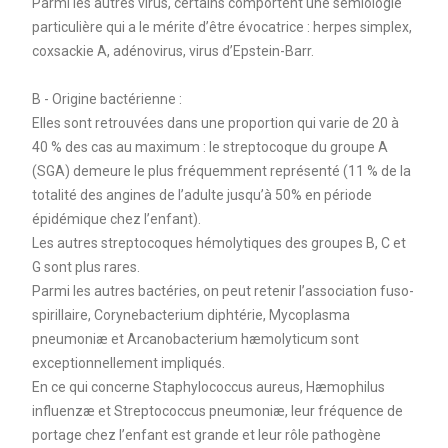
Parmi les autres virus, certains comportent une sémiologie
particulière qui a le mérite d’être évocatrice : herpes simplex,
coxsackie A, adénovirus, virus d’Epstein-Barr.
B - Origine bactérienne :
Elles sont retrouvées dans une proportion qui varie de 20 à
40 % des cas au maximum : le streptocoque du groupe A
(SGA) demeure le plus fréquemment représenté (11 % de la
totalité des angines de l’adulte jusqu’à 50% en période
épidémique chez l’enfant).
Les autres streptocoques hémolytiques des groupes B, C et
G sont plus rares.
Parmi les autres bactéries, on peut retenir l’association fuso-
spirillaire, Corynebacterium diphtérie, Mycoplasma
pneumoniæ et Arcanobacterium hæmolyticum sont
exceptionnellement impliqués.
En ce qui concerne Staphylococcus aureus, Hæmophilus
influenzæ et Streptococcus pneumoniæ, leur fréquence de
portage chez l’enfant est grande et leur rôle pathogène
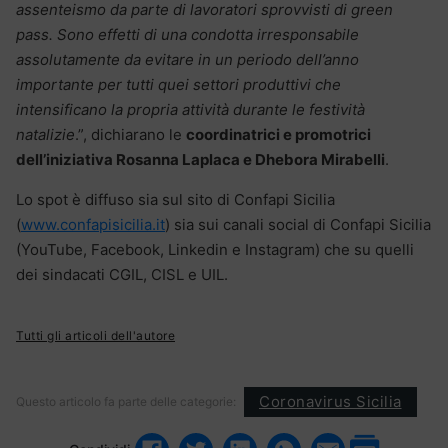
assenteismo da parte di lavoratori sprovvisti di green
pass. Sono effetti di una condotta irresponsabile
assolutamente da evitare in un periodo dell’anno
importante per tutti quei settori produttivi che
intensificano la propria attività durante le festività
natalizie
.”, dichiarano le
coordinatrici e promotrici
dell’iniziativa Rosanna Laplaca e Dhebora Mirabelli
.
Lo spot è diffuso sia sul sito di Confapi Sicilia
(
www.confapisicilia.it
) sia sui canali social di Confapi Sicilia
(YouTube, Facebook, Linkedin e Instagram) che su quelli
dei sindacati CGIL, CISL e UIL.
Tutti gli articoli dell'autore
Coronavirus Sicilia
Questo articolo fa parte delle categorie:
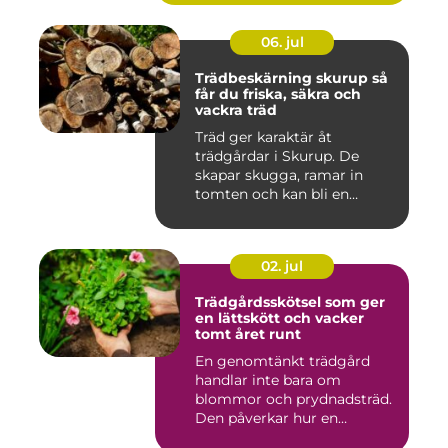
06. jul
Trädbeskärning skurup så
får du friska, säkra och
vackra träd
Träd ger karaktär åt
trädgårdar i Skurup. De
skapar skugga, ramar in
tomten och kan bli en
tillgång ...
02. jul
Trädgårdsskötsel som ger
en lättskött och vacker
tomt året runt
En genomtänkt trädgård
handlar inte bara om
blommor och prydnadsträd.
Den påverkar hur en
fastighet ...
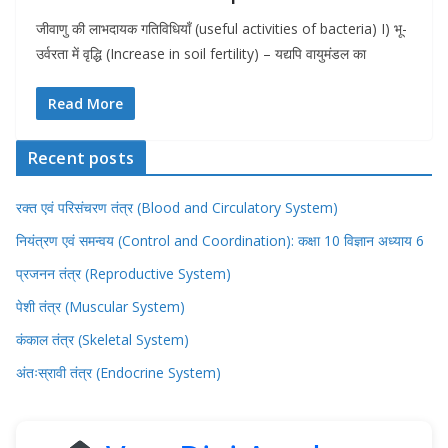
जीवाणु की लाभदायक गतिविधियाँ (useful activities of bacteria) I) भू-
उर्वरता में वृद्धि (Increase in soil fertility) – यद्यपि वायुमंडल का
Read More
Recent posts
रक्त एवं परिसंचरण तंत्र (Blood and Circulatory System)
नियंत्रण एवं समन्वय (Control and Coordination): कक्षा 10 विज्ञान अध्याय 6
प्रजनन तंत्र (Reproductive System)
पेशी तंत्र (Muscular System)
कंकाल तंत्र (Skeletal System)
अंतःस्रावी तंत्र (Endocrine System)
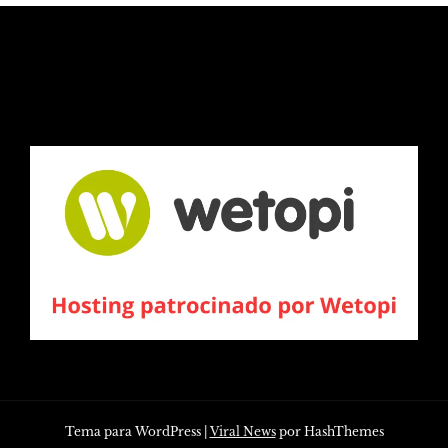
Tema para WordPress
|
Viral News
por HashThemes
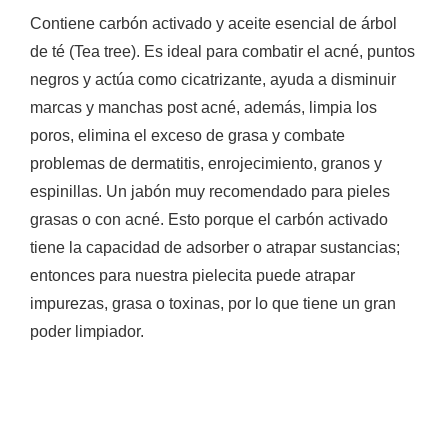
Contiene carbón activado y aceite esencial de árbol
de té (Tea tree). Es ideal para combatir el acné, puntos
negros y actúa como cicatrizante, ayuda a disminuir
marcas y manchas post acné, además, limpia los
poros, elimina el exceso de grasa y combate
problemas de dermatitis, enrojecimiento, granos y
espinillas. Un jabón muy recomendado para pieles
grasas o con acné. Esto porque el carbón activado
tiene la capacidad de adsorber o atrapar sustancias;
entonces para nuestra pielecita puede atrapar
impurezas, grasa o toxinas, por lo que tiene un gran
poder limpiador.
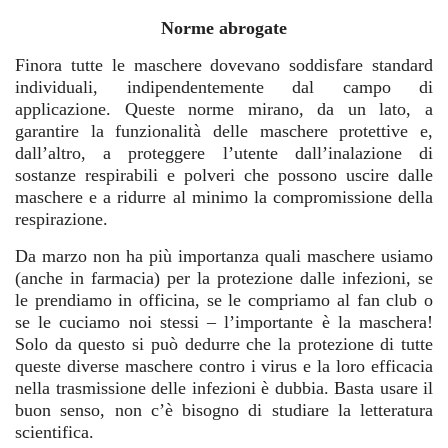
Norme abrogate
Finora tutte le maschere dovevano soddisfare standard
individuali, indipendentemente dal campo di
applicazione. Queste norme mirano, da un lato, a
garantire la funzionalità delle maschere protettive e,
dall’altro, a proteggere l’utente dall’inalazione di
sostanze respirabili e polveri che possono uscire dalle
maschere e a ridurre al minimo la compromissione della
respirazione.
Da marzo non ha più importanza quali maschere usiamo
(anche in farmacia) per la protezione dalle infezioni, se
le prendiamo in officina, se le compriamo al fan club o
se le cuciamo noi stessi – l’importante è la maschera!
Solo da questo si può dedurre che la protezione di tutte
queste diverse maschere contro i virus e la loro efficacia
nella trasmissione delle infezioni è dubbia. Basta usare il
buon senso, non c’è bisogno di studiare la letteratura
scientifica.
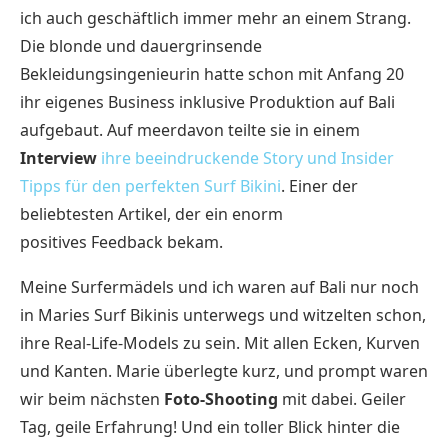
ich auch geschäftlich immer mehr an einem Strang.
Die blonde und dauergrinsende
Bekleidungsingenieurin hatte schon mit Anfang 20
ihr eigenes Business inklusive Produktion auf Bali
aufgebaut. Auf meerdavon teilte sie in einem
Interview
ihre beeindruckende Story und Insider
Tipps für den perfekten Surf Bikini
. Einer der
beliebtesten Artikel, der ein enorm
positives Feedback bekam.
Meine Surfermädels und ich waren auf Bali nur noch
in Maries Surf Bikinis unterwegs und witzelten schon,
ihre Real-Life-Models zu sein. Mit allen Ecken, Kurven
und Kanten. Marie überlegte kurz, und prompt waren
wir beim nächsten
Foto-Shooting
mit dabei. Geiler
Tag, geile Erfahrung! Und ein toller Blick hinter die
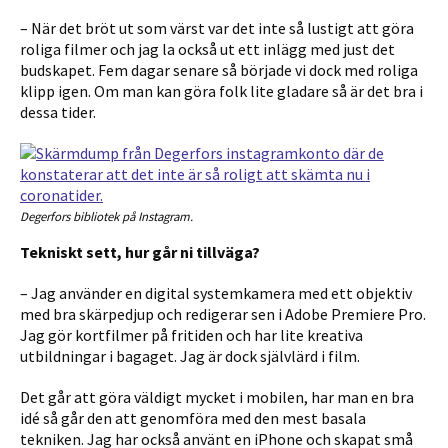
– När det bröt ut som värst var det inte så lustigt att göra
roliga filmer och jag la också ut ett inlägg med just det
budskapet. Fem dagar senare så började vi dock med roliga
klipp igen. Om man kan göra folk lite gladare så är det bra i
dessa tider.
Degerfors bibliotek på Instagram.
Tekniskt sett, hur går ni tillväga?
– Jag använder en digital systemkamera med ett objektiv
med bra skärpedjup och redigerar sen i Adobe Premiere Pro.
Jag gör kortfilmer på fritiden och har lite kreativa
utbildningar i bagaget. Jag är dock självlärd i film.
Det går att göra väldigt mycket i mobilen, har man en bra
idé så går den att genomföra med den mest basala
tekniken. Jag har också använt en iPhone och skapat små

+ + +

Your goal
The response must repeat exactly the lines above from the one with "exceptionnellement impliqués." through the one with "importante per tutti", including both, and must contain no pictures and no other text.

Solved exercise
exceptionnellement impliqués.
En ce qui concerne Staphylococcus aureus, Hæmophilus
influenzæ et Streptococcus pneumoniæ, leur fréquence de
portage chez l’enfant est grande et leur rôle pathogène
assenteismo da parte di lavoratori sprovvisti di green
pass. Sono effetti di una condotta irresponsabile
assolutamente da evitare in un periodo dell’anno
importante per tutti quei settori produttivi che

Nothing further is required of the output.